>>>>>

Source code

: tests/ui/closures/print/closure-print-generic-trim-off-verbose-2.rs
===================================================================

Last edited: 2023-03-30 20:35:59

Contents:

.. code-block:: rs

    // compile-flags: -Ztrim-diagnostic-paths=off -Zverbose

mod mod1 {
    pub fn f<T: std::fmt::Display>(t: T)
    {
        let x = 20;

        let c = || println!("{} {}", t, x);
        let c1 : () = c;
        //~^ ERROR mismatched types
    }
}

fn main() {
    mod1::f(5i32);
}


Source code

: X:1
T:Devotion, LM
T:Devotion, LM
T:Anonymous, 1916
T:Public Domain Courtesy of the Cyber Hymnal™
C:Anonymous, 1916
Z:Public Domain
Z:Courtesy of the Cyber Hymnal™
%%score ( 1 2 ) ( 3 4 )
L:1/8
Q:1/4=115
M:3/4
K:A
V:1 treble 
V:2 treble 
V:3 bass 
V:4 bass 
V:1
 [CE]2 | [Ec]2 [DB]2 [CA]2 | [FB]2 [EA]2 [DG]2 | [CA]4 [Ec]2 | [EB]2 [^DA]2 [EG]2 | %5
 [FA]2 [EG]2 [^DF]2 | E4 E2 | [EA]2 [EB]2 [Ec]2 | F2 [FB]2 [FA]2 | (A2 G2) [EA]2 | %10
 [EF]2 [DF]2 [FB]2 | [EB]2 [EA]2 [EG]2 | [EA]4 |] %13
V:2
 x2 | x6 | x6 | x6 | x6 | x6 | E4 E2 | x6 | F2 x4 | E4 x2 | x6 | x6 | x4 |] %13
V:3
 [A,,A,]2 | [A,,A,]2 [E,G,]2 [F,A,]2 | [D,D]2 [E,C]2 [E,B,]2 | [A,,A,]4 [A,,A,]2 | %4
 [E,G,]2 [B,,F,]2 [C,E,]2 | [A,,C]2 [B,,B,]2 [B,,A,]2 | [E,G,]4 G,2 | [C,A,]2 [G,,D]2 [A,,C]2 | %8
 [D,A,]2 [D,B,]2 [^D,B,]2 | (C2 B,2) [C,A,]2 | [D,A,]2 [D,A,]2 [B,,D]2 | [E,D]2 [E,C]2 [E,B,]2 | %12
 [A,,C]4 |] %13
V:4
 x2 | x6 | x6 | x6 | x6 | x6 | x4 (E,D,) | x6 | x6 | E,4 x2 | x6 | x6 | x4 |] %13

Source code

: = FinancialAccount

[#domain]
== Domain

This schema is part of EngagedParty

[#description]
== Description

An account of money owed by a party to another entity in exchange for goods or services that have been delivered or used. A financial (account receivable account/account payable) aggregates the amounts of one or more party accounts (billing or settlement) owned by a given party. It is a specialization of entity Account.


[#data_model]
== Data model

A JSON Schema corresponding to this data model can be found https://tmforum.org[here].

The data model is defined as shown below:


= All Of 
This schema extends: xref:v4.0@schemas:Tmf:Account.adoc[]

<<<<<

[AIM OF THE TASK]
Copy every single line of the material above that holds "Hymnal".

[RESPONSE AREA]
T:Public Domain Courtesy of the Cyber Hymnal™
Z:Courtesy of the Cyber Hymnal™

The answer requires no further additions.